** Opening Excerpted data block **

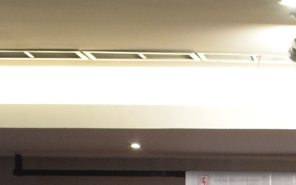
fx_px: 1113
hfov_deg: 14.4
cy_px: 349
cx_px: 406
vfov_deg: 9.0
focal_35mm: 138
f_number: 7.1
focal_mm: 18
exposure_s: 1/20
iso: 1600
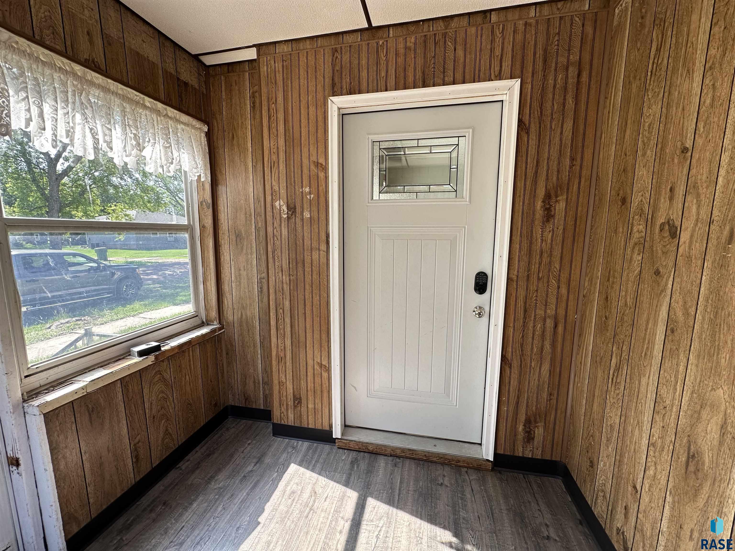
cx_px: 368
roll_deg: -0.7
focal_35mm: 14
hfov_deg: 102.1
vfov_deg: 85.7
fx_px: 297
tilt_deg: -8.1
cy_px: 276
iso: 40
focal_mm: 2.22
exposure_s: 1/150
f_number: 2.2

** Closing Excerpted data block **

— What this task involves —
For the entries above, transcribe precisely the lines from the one with "vfov_deg: 85.7" through the end, including both.

— Written solution —
vfov_deg: 85.7
fx_px: 297
tilt_deg: -8.1
cy_px: 276
iso: 40
focal_mm: 2.22
exposure_s: 1/150
f_number: 2.2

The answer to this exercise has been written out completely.